Task to carry out: Can you reproduce the records below with every instance of "bounding box" swapped for "enclosing rectangle" and nothing else altered?

Data for this exercise:
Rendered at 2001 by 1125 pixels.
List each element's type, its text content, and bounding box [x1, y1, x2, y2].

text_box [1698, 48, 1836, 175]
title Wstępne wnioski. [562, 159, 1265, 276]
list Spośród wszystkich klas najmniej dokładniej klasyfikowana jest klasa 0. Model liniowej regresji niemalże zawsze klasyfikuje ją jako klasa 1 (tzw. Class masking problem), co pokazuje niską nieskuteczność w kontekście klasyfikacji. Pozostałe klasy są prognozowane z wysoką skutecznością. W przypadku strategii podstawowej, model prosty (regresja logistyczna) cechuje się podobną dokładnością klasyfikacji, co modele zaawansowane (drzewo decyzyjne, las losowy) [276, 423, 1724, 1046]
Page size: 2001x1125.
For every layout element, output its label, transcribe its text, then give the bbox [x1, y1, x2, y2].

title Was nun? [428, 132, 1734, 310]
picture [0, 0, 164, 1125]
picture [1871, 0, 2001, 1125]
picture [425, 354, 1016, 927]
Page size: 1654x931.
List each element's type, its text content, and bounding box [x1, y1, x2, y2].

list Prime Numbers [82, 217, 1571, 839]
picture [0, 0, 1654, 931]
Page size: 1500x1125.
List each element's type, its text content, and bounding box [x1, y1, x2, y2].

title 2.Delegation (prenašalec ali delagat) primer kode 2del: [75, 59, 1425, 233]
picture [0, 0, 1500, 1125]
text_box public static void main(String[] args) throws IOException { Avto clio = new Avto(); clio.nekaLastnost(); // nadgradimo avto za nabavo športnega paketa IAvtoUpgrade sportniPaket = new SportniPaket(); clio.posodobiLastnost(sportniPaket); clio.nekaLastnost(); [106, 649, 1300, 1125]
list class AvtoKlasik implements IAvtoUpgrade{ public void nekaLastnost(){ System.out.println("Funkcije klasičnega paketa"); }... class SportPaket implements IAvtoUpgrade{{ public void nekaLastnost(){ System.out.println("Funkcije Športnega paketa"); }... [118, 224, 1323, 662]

Solution for this problem:
Rendered at 2001 by 1125 pixels.
List each element's type, its text content, and enclosing rectangle [x1, y1, x2, y2].

text_box [1698, 48, 1836, 175]
title Wstępne wnioski. [562, 159, 1265, 276]
list Spośród wszystkich klas najmniej dokładniej klasyfikowana jest klasa 0. Model liniowej regresji niemalże zawsze klasyfikuje ją jako klasa 1 (tzw. Class masking problem), co pokazuje niską nieskuteczność w kontekście klasyfikacji. Pozostałe klasy są prognozowane z wysoką skutecznością. W przypadku strategii podstawowej, model prosty (regresja logistyczna) cechuje się podobną dokładnością klasyfikacji, co modele zaawansowane (drzewo decyzyjne, las losowy) [276, 423, 1724, 1046]
Page size: 2001x1125.
For every layout element, output its label, transcribe its text, then give the bbox [x1, y1, x2, y2].

title Was nun? [428, 132, 1734, 310]
picture [0, 0, 164, 1125]
picture [1871, 0, 2001, 1125]
picture [425, 354, 1016, 927]
Page size: 1654x931.
List each element's type, its text content, and enclosing rectangle [x1, y1, x2, y2].

list Prime Numbers [82, 217, 1571, 839]
picture [0, 0, 1654, 931]
Page size: 1500x1125.
List each element's type, its text content, and enclosing rectangle [x1, y1, x2, y2].

title 2.Delegation (prenašalec ali delagat) primer kode 2del: [75, 59, 1425, 233]
picture [0, 0, 1500, 1125]
text_box public static void main(String[] args) throws IOException { Avto clio = new Avto(); clio.nekaLastnost(); // nadgradimo avto za nabavo športnega paketa IAvtoUpgrade sportniPaket = new SportniPaket(); clio.posodobiLastnost(sportniPaket); clio.nekaLastnost(); [106, 649, 1300, 1125]
list class AvtoKlasik implements IAvtoUpgrade{ public void nekaLastnost(){ System.out.println("Funkcije klasičnega paketa"); }... class SportPaket implements IAvtoUpgrade{{ public void nekaLastnost(){ System.out.println("Funkcije Športnega paketa"); }... [118, 224, 1323, 662]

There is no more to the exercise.